**Prompt:** Every line containing the word "worn" is to be copied from the data below.

START Entries provided

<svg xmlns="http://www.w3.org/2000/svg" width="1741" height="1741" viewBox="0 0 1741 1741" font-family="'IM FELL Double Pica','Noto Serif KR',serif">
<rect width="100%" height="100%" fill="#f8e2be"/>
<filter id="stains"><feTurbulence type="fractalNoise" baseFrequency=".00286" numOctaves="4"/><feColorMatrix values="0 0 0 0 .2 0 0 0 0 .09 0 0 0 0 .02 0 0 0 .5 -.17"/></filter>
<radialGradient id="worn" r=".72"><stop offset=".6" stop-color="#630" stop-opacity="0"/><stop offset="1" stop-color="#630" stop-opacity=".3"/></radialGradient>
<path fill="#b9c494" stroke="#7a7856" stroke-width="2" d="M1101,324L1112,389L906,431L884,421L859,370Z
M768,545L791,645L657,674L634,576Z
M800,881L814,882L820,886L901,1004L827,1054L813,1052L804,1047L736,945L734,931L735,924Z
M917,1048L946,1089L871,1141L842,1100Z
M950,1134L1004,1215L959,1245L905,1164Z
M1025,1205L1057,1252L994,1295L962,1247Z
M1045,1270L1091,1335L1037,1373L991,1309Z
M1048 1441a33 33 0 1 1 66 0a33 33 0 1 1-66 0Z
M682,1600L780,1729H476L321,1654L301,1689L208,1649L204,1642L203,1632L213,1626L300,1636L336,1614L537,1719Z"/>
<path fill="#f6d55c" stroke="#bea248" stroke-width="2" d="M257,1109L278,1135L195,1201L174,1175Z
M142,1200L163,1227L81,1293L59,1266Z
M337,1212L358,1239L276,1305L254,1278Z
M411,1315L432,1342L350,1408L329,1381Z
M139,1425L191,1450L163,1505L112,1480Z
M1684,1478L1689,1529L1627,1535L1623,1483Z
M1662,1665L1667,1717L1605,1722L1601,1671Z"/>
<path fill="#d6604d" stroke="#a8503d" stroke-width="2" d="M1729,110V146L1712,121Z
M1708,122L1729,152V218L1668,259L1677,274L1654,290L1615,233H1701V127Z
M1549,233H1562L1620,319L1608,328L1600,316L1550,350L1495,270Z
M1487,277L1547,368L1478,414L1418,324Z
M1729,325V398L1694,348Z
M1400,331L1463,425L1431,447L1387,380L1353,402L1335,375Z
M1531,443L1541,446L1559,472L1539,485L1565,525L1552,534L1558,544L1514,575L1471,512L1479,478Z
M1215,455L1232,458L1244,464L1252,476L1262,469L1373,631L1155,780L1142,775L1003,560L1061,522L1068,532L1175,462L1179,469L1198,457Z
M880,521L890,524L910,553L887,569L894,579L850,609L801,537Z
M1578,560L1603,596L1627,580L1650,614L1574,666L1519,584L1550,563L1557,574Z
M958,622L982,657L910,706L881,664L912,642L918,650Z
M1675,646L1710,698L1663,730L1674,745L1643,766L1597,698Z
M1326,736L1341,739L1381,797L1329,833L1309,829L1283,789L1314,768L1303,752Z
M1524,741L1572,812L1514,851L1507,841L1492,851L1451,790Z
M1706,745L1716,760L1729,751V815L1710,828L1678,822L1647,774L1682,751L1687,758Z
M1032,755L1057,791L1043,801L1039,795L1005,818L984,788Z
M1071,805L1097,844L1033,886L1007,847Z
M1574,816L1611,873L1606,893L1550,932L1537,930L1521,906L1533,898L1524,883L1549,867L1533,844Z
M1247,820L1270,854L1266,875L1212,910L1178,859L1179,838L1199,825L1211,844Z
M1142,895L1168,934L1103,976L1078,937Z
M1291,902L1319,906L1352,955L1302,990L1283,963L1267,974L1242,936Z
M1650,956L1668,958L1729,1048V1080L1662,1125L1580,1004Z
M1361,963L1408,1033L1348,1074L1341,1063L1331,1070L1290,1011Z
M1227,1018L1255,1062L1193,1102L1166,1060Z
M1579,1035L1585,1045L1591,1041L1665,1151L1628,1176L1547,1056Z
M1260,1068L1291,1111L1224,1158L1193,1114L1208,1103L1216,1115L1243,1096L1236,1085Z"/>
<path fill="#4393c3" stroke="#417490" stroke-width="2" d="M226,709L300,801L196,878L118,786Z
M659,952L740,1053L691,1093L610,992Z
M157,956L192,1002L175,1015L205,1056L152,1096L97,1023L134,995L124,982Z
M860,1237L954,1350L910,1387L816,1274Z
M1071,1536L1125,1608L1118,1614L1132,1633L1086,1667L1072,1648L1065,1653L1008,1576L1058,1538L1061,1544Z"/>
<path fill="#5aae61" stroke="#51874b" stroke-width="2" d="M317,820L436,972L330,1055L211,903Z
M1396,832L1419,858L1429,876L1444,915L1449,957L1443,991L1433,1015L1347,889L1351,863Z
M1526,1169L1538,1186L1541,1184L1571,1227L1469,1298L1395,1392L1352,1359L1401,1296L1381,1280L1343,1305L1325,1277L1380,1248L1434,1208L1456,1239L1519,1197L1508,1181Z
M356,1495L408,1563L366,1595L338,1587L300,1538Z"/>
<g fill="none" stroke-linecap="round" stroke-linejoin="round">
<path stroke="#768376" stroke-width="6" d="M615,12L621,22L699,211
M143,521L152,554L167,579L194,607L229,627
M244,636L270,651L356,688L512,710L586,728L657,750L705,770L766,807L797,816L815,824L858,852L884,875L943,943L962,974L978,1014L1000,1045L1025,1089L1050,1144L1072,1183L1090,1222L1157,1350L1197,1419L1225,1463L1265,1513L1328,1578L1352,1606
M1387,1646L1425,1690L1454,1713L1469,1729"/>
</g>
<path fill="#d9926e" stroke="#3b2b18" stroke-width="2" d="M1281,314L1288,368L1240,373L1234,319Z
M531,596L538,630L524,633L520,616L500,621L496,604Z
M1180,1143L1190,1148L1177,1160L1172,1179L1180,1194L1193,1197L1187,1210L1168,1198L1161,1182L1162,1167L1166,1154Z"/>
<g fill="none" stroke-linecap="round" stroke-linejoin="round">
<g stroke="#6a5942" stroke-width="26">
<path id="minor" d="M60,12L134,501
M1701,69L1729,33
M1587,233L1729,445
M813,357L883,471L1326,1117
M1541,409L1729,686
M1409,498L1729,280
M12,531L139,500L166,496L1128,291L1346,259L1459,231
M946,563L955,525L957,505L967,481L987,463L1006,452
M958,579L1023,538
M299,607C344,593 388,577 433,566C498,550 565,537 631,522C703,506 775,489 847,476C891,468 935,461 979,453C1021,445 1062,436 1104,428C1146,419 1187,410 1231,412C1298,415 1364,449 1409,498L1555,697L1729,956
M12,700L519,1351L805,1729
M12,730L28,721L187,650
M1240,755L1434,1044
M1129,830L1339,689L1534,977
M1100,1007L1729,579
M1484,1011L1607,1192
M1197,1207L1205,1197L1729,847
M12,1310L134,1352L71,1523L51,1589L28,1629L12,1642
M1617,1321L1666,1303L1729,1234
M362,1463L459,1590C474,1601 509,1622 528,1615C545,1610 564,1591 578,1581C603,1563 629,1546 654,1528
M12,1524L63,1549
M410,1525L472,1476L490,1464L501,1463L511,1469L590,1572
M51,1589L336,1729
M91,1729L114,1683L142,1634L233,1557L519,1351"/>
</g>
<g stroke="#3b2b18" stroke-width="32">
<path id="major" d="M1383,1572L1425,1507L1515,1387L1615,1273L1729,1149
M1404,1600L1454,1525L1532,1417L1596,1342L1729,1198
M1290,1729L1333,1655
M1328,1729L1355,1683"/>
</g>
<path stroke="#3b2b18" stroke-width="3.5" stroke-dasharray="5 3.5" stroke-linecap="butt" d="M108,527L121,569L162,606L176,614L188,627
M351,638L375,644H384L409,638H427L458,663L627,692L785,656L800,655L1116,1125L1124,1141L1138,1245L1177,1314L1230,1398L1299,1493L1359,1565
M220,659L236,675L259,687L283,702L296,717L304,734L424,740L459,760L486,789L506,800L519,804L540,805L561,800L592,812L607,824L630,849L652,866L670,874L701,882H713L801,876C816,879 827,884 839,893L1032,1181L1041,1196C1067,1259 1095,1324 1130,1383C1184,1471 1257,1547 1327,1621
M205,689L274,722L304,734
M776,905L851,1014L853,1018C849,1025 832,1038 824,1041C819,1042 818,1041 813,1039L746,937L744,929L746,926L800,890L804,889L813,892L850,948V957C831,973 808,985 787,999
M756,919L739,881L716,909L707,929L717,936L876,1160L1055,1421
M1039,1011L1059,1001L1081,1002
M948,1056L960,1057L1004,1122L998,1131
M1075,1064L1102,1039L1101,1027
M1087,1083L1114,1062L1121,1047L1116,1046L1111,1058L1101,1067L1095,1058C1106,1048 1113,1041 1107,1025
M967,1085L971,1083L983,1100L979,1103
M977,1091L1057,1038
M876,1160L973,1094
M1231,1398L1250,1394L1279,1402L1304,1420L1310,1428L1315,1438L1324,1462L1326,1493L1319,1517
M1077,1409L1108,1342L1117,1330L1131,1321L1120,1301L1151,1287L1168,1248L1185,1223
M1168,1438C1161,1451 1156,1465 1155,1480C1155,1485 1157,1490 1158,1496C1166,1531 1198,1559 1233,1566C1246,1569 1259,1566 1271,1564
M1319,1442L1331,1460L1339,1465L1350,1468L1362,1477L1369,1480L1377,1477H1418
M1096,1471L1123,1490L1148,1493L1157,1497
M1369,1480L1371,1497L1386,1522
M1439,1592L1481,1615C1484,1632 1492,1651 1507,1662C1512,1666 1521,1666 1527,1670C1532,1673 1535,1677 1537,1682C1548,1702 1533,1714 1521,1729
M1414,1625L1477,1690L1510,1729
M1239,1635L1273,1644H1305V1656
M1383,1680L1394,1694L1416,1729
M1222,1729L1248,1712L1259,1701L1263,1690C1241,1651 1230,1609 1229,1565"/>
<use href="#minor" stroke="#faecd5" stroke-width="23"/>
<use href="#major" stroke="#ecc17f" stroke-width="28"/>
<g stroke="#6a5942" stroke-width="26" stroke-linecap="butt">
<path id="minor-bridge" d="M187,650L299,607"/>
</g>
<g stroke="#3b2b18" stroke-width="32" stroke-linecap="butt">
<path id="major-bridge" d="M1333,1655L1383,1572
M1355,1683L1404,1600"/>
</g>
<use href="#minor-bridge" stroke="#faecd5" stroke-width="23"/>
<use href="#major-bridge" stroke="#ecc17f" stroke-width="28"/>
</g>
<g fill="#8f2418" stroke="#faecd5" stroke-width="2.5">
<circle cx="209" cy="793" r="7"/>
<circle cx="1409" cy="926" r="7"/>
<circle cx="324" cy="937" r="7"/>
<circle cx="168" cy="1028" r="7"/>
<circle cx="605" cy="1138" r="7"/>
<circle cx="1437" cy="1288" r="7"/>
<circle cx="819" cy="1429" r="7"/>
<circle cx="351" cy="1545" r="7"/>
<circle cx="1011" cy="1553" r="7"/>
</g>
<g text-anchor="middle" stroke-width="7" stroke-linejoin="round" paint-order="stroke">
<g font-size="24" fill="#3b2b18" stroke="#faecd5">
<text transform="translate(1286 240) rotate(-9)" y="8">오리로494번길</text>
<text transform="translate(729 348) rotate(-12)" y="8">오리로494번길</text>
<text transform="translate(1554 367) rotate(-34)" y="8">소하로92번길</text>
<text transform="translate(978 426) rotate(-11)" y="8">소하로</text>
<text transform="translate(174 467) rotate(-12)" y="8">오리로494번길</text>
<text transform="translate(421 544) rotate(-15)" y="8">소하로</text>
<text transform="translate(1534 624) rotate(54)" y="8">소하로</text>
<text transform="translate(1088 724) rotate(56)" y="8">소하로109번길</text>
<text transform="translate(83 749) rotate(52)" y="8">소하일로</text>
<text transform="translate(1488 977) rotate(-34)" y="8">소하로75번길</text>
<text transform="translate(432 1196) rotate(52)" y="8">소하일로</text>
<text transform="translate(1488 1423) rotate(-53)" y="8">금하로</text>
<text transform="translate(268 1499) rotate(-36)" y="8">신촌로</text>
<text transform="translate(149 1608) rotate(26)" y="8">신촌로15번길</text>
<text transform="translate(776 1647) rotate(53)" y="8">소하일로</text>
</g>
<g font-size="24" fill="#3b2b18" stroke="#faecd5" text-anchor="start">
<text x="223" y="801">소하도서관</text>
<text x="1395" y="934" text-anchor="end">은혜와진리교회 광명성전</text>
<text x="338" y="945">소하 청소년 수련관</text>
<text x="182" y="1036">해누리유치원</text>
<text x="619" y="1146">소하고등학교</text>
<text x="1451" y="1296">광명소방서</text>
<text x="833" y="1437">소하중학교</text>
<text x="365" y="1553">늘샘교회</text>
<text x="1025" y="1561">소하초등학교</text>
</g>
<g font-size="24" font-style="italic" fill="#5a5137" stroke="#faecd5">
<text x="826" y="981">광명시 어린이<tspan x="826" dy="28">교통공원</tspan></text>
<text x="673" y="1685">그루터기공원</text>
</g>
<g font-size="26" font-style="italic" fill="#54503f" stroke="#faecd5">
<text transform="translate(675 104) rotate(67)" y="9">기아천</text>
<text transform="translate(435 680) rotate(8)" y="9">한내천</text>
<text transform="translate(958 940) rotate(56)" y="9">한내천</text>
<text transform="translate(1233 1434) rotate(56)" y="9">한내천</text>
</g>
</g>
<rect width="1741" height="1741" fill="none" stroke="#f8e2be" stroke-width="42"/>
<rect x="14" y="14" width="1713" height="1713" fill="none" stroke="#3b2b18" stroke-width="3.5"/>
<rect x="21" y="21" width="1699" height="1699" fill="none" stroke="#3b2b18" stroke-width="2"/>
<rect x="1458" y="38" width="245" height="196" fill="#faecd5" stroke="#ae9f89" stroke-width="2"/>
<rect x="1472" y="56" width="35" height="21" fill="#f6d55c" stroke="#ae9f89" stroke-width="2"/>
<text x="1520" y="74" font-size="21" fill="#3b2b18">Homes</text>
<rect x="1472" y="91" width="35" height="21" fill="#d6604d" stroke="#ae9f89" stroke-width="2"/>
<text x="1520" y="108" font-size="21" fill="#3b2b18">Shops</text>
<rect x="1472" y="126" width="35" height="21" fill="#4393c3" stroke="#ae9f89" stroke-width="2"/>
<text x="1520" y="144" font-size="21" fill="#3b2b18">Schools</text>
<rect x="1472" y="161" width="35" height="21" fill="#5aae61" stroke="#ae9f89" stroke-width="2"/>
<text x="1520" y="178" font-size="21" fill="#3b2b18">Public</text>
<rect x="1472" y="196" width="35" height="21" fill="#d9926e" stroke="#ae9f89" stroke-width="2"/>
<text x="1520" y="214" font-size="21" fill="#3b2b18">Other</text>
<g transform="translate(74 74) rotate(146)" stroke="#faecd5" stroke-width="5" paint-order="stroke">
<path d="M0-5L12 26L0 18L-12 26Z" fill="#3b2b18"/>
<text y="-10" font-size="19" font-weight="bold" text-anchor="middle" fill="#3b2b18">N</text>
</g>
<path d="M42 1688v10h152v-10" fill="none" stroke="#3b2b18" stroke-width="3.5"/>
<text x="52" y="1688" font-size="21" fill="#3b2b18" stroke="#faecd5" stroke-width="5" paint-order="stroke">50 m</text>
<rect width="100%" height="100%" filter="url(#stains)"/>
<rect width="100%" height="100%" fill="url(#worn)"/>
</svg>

END Entries provided

**Written answer:**
<radialGradient id="worn" r=".72"><stop offset=".6" stop-color="#630" stop-opacity="0"/><stop offset="1" stop-color="#630" stop-opacity=".3"/></radialGradient>
<rect width="100%" height="100%" fill="url(#worn)"/>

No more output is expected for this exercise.